Parallell Processing for CPU + GPU with & without CUDA usage

We have processes using both CPU & NVIDIA GPU (CUDA). For simplicity assume the process is one large function that takes in X inputs. Right now it goes like this:

inputs = [X1, X2, X3,…]

for X in inputs:

output = function(X)

We need to parallelize this such that function(X1), function(X2), function(X3) and so forth begin to run simultaneously as opposed to function(X2) waiting for function(X1) to finish as it currently does in the for loop.

function(X) processes text & images. function(X) will evolve. But no AI done on images right now. AI only on text

Key us using full computing power (RAM/GPU) each time. Inputs will scale and adjusting parallelization parameters each time is not sustainable.

System Specs:

  1. Ubuntu/Linux
  2. Python 3.8
  3. CUDA + Tensoflow being used.
  4. Not a certainty that CUDA will always be used

Dont want to rely on a cloud event based service to do this. Want to do it natively on OS Below approaches being considered, but advice would be appreciated

*(Multi-processing option): Multiprocessing vs. Threading in Python: What you need to know.

Could you elaborate more background information:

How are these three applications deployed? Bare-metal with one GPU on one Server or three VMs with three GPUs?
Are these three applications running on one GPU? Can these three run independently?

The “Multiprocessing vs. Threading in Python: What you need to know” mentioned above is a single process multiple thread(streams) approach that can bring the best performance.

If multiple process concurrency is needed for a non-virtualization enviroment, MPS is an option. Please refer to this link for more information: [Multiprocessing vs. Threading in Python: What you need to know.]https://on-demand.gputechconf.com/gtc/2014/presentations/S4158-cuda-streams-best-practices-common-pitfalls.pdf

hi, sorry for delayed response

  1. Bare-metal, one server. We are the only consumer for that server
  2. What do you mean be “three applications”? There is only 1 application. function(X1), function(X2), function(X3) are examples of 3 different inputs into the function that will be run in a for-loop. There will be far more than X3…likely hundreds going to function(X100). However all inputs will be in the same data structure of course.

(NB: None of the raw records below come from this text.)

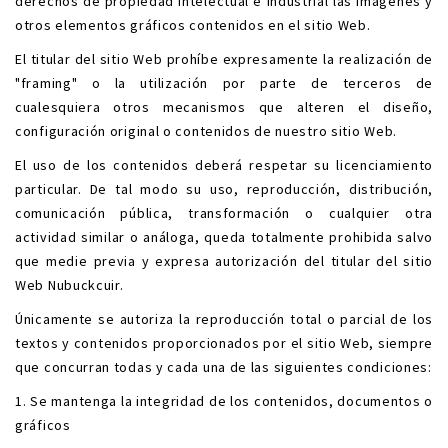
derechos de propiedad intelectual e industrial las imágenes y
otros elementos gráficos contenidos en el sitio Web.
El titular del sitio Web prohíbe expresamente la realización de
"framing" o la utilización por parte de terceros de
cualesquiera otros mecanismos que alteren el diseño,
configuración original o contenidos de nuestro sitio Web.
El uso de los contenidos deberá respetar su licenciamiento
particular. De tal modo su uso, reproducción, distribución,
comunicación pública, transformación o cualquier otra
actividad similar o análoga, queda totalmente prohibida salvo
que medie previa y expresa autorización del titular del sitio
Web Nubuckcuir.
Únicamente se autoriza la reproducción total o parcial de los
textos y contenidos proporcionados por el sitio Web, siempre
que concurran todas y cada una de las siguientes condiciones:
1. Se mantenga la integridad de los contenidos, documentos o
gráficos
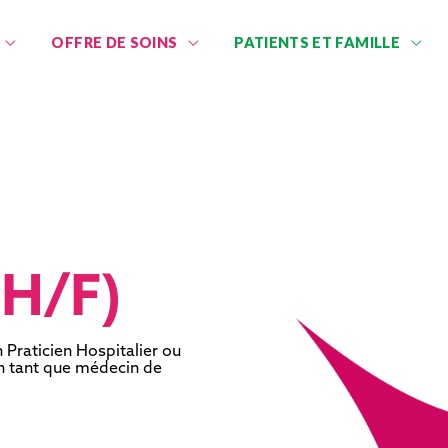
OFFRE DE SOINS
PATIENTS ET FAMILLE
H/F)
 Praticien Hospitalier ou
en tant que médecin de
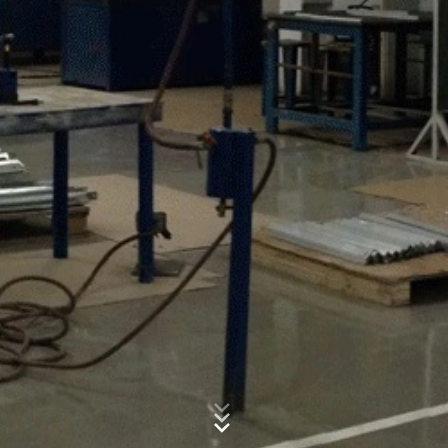
Subject*
Aktivirali smo funkciju IP anonimizacije na ovom web
sajtu. Google skraćuje vašu IP adresu u okviru Evropske
unije ili drugih strana Sporazuma o Evropskom
ekonomskom prostoru prije slanja u Sjedinjene Države.
Puna IP adresa se šalje na Google server u SAD samo u
Poruka
izuzetnim slučajevima i tamo se skraćuje. Google će
koristiti ove informacije u ime operatera ovog web sajta
za procjenu vašeg korišćenja web sajta, za sastavljanje
izvještaja o aktivnostima na web-sajtu i za pružanje
drugih usluga vezano za aktivnost web sajta i
korišćenje interneta za operatera web sajta. IP adresa
koju vaš pretraživač prenosi kao dio Google analitike
neće biti integrisana ni sa kakvim drugim podacima koje
posjeduje Google.
Upload your resume
Dodaci pretraživača
Možete spriječiti da se ovi kolačići skladište odabirom
CHOOSE A FILE
odgovarajućih podešavanja u vašem pretraživaču.
File type: PDF
Međutim, želimo da istaknemo da to može značiti da
| File size:
0
MB
nećete moći da uživate u punoj funkcionalnosti ovog
web sajta. Također možete da spriječite da se podaci
CHOOSE A FILE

We’re investigating MPS as multiple process concurrency is needed for a non-virtualization enviroment. Can you confirm that parallelizing this to an indefinite # of processes on the GPU will be ok? We don’t want to re-set the parameters if 50 processes (of the same function(X)) need to bne parallelized instead of 3. The number of required parallelizations will change hourly

What is the Function? CUDA Gemm Kernel? Thread-Level program? Process-level program?

I believe its a process-level program. Pseudo-code below:

inputs = [{“field 1: “string”, “field 2” : [array], “field 3: {“field 3.a”: “string”, “field 3.b” : string”}},
{“field 1: “string”, “field 2” : [array], “field 3: {“field 3.a”: “string”, “field 3.b” : string”}},
{“field 1: “string”, “field 2” : [array], “field 3: {“field 3.a”: “string”, “field 3.b” : string”}},
{“field 1: “string”, “field 2” : [array], “field 3: {“field 3.a”: “string”, “field 3.b” : string”}}]

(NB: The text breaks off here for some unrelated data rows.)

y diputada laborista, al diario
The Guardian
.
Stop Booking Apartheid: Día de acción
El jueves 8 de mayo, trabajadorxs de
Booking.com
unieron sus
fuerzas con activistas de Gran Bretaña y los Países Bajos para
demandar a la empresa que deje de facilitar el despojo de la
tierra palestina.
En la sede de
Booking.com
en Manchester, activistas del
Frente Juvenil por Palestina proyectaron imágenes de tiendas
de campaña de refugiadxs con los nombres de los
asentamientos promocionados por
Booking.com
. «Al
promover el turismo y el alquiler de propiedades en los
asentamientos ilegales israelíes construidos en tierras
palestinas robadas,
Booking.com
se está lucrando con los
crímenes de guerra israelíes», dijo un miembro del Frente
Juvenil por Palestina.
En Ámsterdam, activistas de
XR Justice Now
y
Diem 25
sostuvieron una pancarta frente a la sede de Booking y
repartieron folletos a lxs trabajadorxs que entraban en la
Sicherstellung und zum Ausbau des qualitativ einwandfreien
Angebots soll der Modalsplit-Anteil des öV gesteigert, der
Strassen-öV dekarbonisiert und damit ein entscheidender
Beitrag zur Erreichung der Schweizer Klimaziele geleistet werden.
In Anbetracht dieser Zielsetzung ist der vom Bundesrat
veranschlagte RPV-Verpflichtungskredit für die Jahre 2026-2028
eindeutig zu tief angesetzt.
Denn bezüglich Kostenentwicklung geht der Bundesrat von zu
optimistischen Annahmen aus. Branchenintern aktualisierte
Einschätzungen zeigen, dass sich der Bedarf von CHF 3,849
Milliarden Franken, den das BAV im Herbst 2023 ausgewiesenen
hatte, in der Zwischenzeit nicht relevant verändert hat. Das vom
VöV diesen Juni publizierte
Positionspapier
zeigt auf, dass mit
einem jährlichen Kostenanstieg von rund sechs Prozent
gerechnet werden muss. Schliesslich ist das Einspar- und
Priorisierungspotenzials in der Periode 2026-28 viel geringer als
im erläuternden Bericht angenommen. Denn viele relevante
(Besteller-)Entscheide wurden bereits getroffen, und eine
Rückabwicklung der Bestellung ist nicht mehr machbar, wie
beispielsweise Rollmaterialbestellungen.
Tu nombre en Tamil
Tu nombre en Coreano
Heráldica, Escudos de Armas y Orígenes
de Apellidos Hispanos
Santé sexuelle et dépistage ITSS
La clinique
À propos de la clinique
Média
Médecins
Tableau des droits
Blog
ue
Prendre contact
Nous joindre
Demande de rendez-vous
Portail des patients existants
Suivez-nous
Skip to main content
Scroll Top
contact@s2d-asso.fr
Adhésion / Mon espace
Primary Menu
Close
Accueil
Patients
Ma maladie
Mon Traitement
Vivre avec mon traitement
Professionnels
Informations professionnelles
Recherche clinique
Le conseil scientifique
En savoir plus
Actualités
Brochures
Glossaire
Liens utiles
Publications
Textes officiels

^inputs array will have ever expanding number of elements- each element will have same structure

for input in inputs:
	function(input)

previously I wrote output = function(input). That’s misleading- the function doesn’t return anything.
Function is actually a several functions/methods that must execute sequentially. So real code is :

for input in inputs:
     output1 = function1(input) #pre-processing (CPU heavy)
	 output2 = function2(output1) #read data from MongoDB
	 output3 = function3(output1 , output2) #processing (GPU heavy)
	 function4(output3) #insert new data into MongoDB

Functions 1-4 must run sequentially for each input, but we want to parallelize the for-loop so the function1-4 process for each input kicks off either together or in rapid succession without waiting for function4 for each preceding input element/index to finish.

**when comparing to my original post, each input (input1, input 2, etc) is X1, X2, etc

Considering you own the source code and these are inside on process(program), I would recommend using multiple threads to launch the sequential functions with different CUDA Streams. Therefore the multiple threads(CUDA Stream) can execute on GPU concurrently.

Back to the last question you mention about MPS - Yes, MPS supports multiple clients(launch), The pre-Volta MPS Server supports up to 16 client CUDA contexts per-device concurrently. Volta MPS server supports 48 client CUDA contexts per-device.